第十一幕 15 『迷宮の謎』

 ルシェーラ達がダンジョンで手に入れた本とは、賢者リュートが書き記したものであることが判明した。

 私は皆の厚意でその本を預かる事が出来た。



 しかし、何という偶然であろうか。

 …いや、本当に偶然なのか?

 あまりにも都合が良すぎる。

 まるで…それこそゲームのシナリオをなぞるかのようだ。

 もともとゲームに類似した世界だという前提知識があるから尚更だ。


 だが、あくまでもこの世界は現実だし、ゲームとの類似点よりも寧ろ相違点の方が多い。

 しかし…



 とにかく、何が書いてあるのか確かめないと。

 …あの巫山戯たタイトルからは何が書かれているのか想像も出来ない。

 まさか、タイトル通りの迷宮攻略本では無いとは思うんだけど……




 ギルドからエーデルワイスの邸に帰ってきた私は、早速自室で本を開いて読み始めた。


















『同胞へ。先ずはこの本を手に取ってもらえたことを嬉しく思う』


 表紙をめくって先ず目に入ったのは、そんな一文だった。

 やはり、私…と言うか転移者転生者に向けたもののようだ。



『この本が人手に渡ったということは、【賢者の塔】の封印が解けたと言う事なのだろう。なぜならば…』



 どうやらタイトルとは違って、中身は至って真面目なもののようだ。

 …ホント、どんな心境だったのか心配になるよ。


 取り敢えず続きを読もう。



『なぜならば、その時が来ればアクサレナ丘陵の迷宮に隠したこの書も同胞の手に渡る。そのように仕掛けを施したからだ』


 手に入れたのはルシェーラ達だけど…タイミングは正にドンピシャだ。

 一体、どのような仕掛けによるものなのか全く分からないけど…現にこうして今は私の手元にあるのだから、彼の思い通りだったのだろう。
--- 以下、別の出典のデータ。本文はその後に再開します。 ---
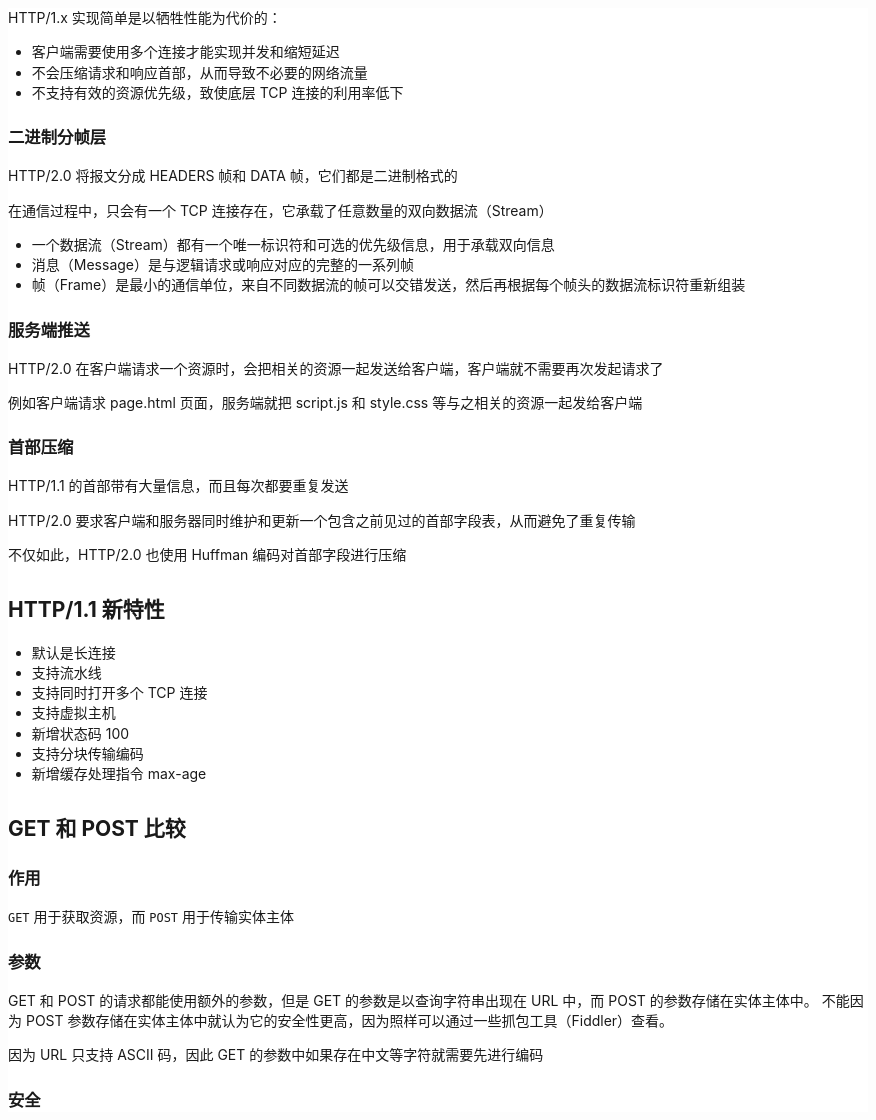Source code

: HTTP/1.x 实现简单是以牺牲性能为代价的：

- 客户端需要使用多个连接才能实现并发和缩短延迟
- 不会压缩请求和响应首部，从而导致不必要的网络流量
- 不支持有效的资源优先级，致使底层 TCP 连接的利用率低下

### 二进制分帧层

HTTP/2.0 将报文分成 HEADERS 帧和 DATA 帧，它们都是二进制格式的

在通信过程中，只会有一个 TCP 连接存在，它承载了任意数量的双向数据流（Stream）

- 一个数据流（Stream）都有一个唯一标识符和可选的优先级信息，用于承载双向信息
- 消息（Message）是与逻辑请求或响应对应的完整的一系列帧
- 帧（Frame）是最小的通信单位，来自不同数据流的帧可以交错发送，然后再根据每个帧头的数据流标识符重新组装

### 服务端推送

HTTP/2.0 在客户端请求一个资源时，会把相关的资源一起发送给客户端，客户端就不需要再次发起请求了

例如客户端请求 page.html 页面，服务端就把 script.js 和 style.css 等与之相关的资源一起发给客户端

### 首部压缩

HTTP/1.1 的首部带有大量信息，而且每次都要重复发送

HTTP/2.0 要求客户端和服务器同时维护和更新一个包含之前见过的首部字段表，从而避免了重复传输

不仅如此，HTTP/2.0 也使用 Huffman 编码对首部字段进行压缩

## HTTP/1.1 新特性

- 默认是长连接
- 支持流水线
- 支持同时打开多个 TCP 连接
- 支持虚拟主机
- 新增状态码 100
- 支持分块传输编码
- 新增缓存处理指令 max-age

## GET 和 POST 比较

### 作用

`GET` 用于获取资源，而 `POST` 用于传输实体主体

### 参数

GET 和 POST 的请求都能使用额外的参数，但是 GET 的参数是以查询字符串出现在 URL 中，而 POST 的参数存储在实体主体中。
不能因为 POST 参数存储在实体主体中就认为它的安全性更高，因为照样可以通过一些抓包工具（Fiddler）查看。

因为 URL 只支持 ASCII 码，因此 GET 的参数中如果存在中文等字符就需要先进行编码

### 安全
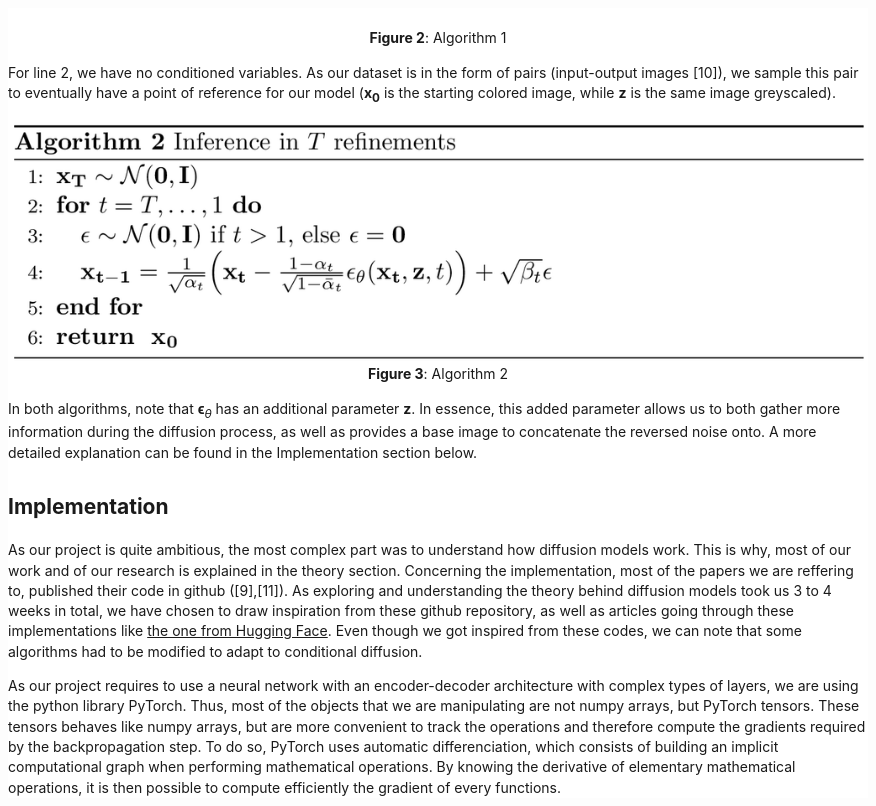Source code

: <br>
<div style='text-align:center'> <b>Figure 2</b>: Algorithm 1 </div>


For line 2, we have no conditioned variables. As our dataset is in the form of pairs (input-output images [10]), we sample this pair to eventually have a point of reference for our model ($\mathbf{x_0}$ is the starting colored image, while $\mathbf{z}$ is the same image greyscaled).

<img src="assets/Algorithm_2.png" align="center"/>
<br>
<div style='text-align:center'> <b>Figure 3</b>: Algorithm 2 </div>


In both algorithms, note that $\mathbf{\epsilon}_\theta$ has an additional parameter $\mathbf{z}$. In essence, this added parameter allows us to both gather more information during the diffusion process, as well as provides a base image to concatenate the reversed noise onto. A more detailed explanation can be found in the Implementation section below.

<div id="Implementation"></div>

## Implementation

As our project is quite ambitious, the most complex part was to understand how diffusion models work. This is why, most of our work and of our research is explained in the theory section. Concerning the implementation, most of the papers we are reffering to, published their code in github ([9],[11]). As exploring and understanding the theory behind diffusion models took us 3 to 4 weeks in total, we have chosen to draw inspiration from these github repository, as well as articles going through these implementations like [the one from Hugging Face](https://huggingface.co/blog/annotated-diffusion). Even though we got inspired from these codes, we can note that some algorithms had to be modified to adapt to conditional diffusion.

As our project requires to use a neural network with an encoder-decoder architecture with complex types of layers, we are using the python library PyTorch. Thus, most of the objects that we are manipulating are not numpy arrays, but PyTorch tensors. These tensors behaves like numpy arrays, but are more convenient to track the operations and therefore compute the gradients required by the backpropagation step. To do so, PyTorch uses automatic differenciation, which consists of building an implicit computational graph when performing mathematical operations. By knowing the derivative of elementary mathematical operations, it is then possible to compute efficiently the gradient of every functions. 

<div id="Diffusion_Basics"></div>
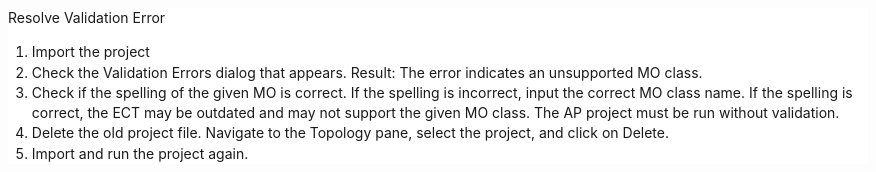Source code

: Resolve Validation Error

1. Import the project
2. Check the Validation Errors dialog that appears. Result: The error indicates an unsupported MO class.
3. Check if the spelling of the given MO is correct. If the spelling is incorrect, input the correct MO class name. If the spelling is correct, the ECT may be outdated and may not support the given MO class. The AP project must be run without validation.
4. Delete the old project file. Navigate to the Topology pane, select the project, and click on Delete.
5. Import and run the project again.
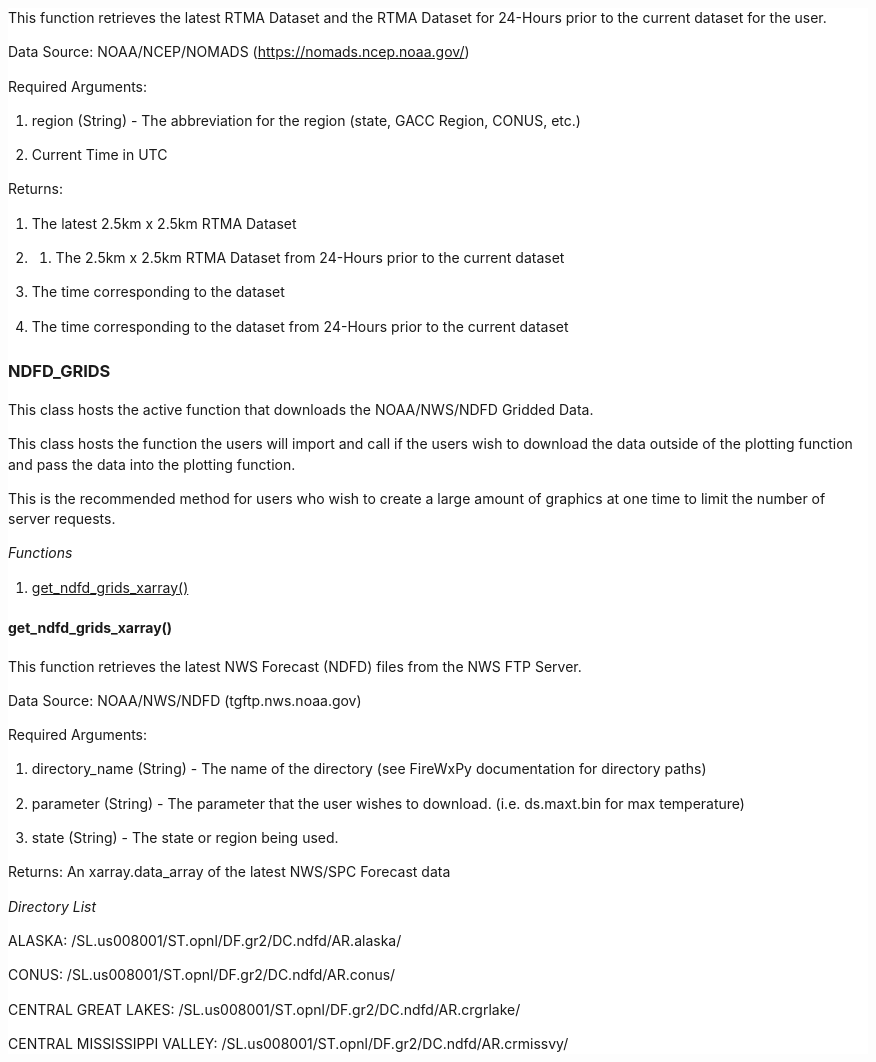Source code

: This function retrieves the latest RTMA Dataset and the RTMA Dataset for 24-Hours prior to the current dataset for the user. 

Data Source: NOAA/NCEP/NOMADS (https://nomads.ncep.noaa.gov/)

Required Arguments:

1) region (String) - The abbreviation for the region (state, GACC Region, CONUS, etc.)

2) Current Time in UTC

Returns: 

1) The latest 2.5km x 2.5km RTMA Dataset

2) 1) The 2.5km x 2.5km RTMA Dataset from 24-Hours prior to the current dataset

3) The time corresponding to the dataset

4) The time corresponding to the dataset from 24-Hours prior to the current dataset

### NDFD_GRIDS

This class hosts the active function that downloads the NOAA/NWS/NDFD Gridded Data. 

This class hosts the function the users will import and call if the users wish to download the data outside of the 
plotting function and pass the data into the plotting function.

This is the recommended method for users who wish to create a large amount of graphics at one time to limit the number of server requests. 

*Functions*

1) [get_ndfd_grids_xarray()](#get_ndfd_grids_xarray)

#### get_ndfd_grids_xarray()

This function retrieves the latest NWS Forecast (NDFD) files from the NWS FTP Server. 

Data Source: NOAA/NWS/NDFD (tgftp.nws.noaa.gov)

Required Arguments: 

1) directory_name (String) - The name of the directory (see FireWxPy documentation for directory paths)

2) parameter (String) - The parameter that the user wishes to download. (i.e. ds.maxt.bin for max temperature)

3) state (String) - The state or region being used. 

Returns: An xarray.data_array of the latest NWS/SPC Forecast data

*Directory List*

ALASKA: /SL.us008001/ST.opnl/DF.gr2/DC.ndfd/AR.alaska/

CONUS: /SL.us008001/ST.opnl/DF.gr2/DC.ndfd/AR.conus/

CENTRAL GREAT LAKES: /SL.us008001/ST.opnl/DF.gr2/DC.ndfd/AR.crgrlake/

CENTRAL MISSISSIPPI VALLEY: /SL.us008001/ST.opnl/DF.gr2/DC.ndfd/AR.crmissvy/
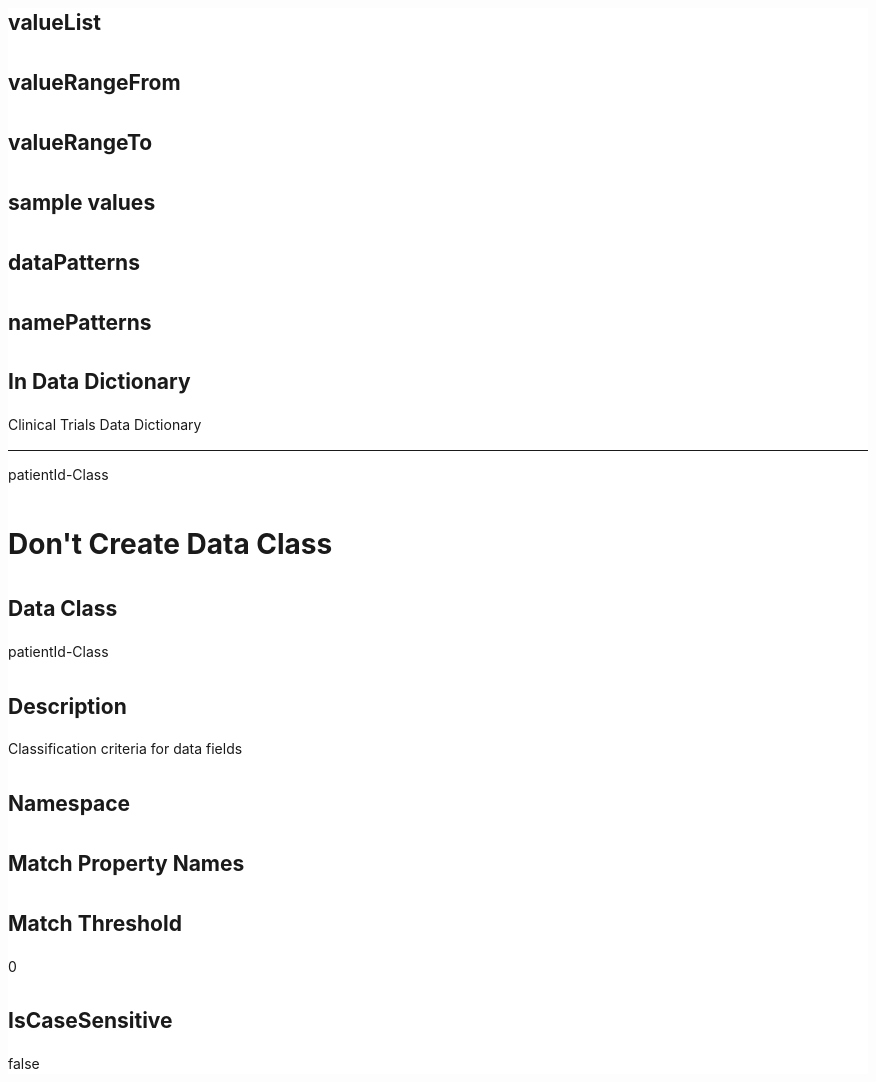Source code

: ## valueList

## valueRangeFrom

## valueRangeTo

## sample values

## dataPatterns

## namePatterns

## In Data Dictionary
Clinical Trials Data Dictionary





___

patientId-Class

# Don't Create Data Class

## Data Class

patientId-Class


##  Description
Classification criteria for data fields


##  Namespace



##  Match Property Names



##  Match Threshold
0


##  IsCaseSensitive
false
『さて、この本を手に取ったであろう同胞よ。賢者の塔に遺してきた本に書き記したのは、この先この世界で起こる恐れのある災厄についてのものだった。あれをしたためたあと、私は少しでも災厄に関することを調べ、それを後世に…同胞に委ねるべく旅立った。この書は、これまでの旅で知り得たこと、そしてそれに基づく私なりの見解を記したものだ。最初に断っておくが、『魔王』や『邪神』の出現に関する明確な予見が得られたわけではない。だが、そこに至る道筋について、興味深い事が色々分かったので一旦纏めることにした…ということだ。これを書き記したあと、私は再び旅立つつもりだ。同胞よ……あなたが志ある人ならば、どうか私の足跡を辿って私の憂いを晴らしてほしい。勝手な話だとは思うが、そう願わずにはいられない』


 ……『魔王』に『邪神』。

 その前段と思しきグラナ侵攻イベントは結局のところ起きなかった。

 これから戦略を練り直して再度侵攻の動きを見せる可能性は大いにあるけど……仮にゲームイベントでの黒幕と言う魔族が、あの『奇術師』だったのならば、ある程度は予言イベントに沿った展開が行われていた、ということになる。


 であるならば、『魔王』や『邪神』の出現も取り越し苦労として一笑に付す事は出来ない。

 そもそも、実際に300年前に魔王は実在したのだし、あの黒神教の動きは魔王の復活…あるいは新たに生み出すことを目的として動いてあるように見える。

 魔王よりも更に強大だという邪神の出現にも彼らが関わっている可能性すらあるのだ。


 そう考えれば、この書に記されている内容は非常に重要だろう。



 そう思い、私は更に続きを読み進めるのだった。
























 深夜までかかって、ようやく賢者の書を読み終えた。

 そして、あのふざけたタイトルの通り、この本はダンジョンに関して記したものであることが分かった。


 ヘリテジア様も言ってた通り、賢者リュートはこの世界の秘密の一端がダンジョンにあるのではないかと考た。

 実際に王都ダンジョン…当時の呼び名で言えばアクサレナ丘陵ダンジョンに何度も繰り返し潜りながら調査研究を行って、その成果を纏めたのがこの本なのだ。



 彼のゲームの知識によれば、魔王も邪神も(設定上は)異界の存在だと言う。

 事実、300年前に現れた魔王は、『異界の魂』をその身に降ろしたグラナの皇帝だった。

 そして、彼にとっては異質な存在に見えたダンジョンこそが、異界と何らかの繋がりが有るのでは…そう考えての流れであった





 そのようにして纏められた賢者の研究成果は、驚くべきものだった。